======== Reading passage

Speaking from MIPS, mash@mips.UUCP (John Mashey) writes:
>     ...looking at the measure (units of real performance) per Mhz,
>you some idea of architectural efficiency, i.e., smaller numbers are
>better, in that (cycle time) is likely to be a property of the technology,
>and hard to improve, at a given level of technology. 

Speaking from Fairchild, kissell@garth.UUCP (Kevin Kissell) writes:
> I don't understand how someone of John's sophistication can insist on
> repeating such a clearly fallacious argument.  The statement "cycle time
> is likely to be a property of the technology" is simply untrue...

I love it!  The Intel/Motorola wars have been fun, but I'm glad they're
temporarily in abeyance.  Onward with the RISC versus RISC wars!   B*}
-- 
John Gilmore  {sun,ptsfa,lll-crg,ihnp4}!hoptoad!gnu   jgilmore@lll-crg.arpa
(C) Copyright 1986 by John Gilmore.             May the Source be with you!

jason@hpcnoe.UUCP (Jason Zions) (10/19/86)

================
======== Data shown

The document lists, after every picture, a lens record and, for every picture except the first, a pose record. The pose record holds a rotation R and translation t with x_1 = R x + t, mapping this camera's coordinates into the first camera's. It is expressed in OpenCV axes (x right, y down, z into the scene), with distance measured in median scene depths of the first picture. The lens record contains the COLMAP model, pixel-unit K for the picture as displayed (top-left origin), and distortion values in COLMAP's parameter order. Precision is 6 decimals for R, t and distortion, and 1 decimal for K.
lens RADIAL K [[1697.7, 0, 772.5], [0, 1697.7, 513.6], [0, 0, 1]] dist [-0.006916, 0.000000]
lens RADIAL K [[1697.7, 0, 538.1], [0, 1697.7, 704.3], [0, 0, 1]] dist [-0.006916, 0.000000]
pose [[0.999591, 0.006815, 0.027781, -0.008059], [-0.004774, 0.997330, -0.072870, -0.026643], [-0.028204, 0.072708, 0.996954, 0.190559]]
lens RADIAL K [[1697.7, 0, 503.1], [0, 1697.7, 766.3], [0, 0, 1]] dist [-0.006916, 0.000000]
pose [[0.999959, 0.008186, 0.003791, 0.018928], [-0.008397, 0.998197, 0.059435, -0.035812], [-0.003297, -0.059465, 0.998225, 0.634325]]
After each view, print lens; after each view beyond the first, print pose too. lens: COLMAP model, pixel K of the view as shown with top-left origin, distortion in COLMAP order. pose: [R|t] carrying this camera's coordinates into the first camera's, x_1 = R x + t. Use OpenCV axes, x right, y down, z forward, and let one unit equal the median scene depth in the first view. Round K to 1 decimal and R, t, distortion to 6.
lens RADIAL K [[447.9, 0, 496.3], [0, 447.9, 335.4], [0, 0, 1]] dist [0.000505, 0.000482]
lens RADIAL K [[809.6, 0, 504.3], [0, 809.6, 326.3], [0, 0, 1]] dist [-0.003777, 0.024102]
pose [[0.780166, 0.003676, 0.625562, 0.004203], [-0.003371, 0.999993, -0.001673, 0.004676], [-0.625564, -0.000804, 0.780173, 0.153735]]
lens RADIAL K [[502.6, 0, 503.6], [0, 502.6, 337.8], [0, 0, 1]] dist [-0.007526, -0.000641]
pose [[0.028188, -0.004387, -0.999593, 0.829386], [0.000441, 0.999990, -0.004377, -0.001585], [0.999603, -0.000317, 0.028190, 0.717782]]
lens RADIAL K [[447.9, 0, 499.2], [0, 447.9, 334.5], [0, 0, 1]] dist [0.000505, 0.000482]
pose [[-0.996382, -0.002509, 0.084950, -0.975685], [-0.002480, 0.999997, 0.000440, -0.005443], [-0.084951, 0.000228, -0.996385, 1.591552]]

================

Action item A:
In the Usenet post, which company is Kevin Kissell writing from?
Action item B:
Reproduce the part of the Usenet post that opens with the words containing "Speaking from MIPS, mash@mips.UUCP" and closes with "level of technology.".
Action item C:
List every person's full first and last name that appears in the Usenet post.

Response box A:
Fairchild

Response box B:
Speaking from MIPS, mash@mips.UUCP (John Mashey) writes:
>     ...looking at the measure (units of real performance) per Mhz,
>you some idea of architectural efficiency, i.e., smaller numbers are
>better, in that (cycle time) is likely to be a property of the technology,
>and hard to improve, at a given level of technology.

Response box C:
John Mashey
Kevin Kissell
John Gilmore
Jason Zions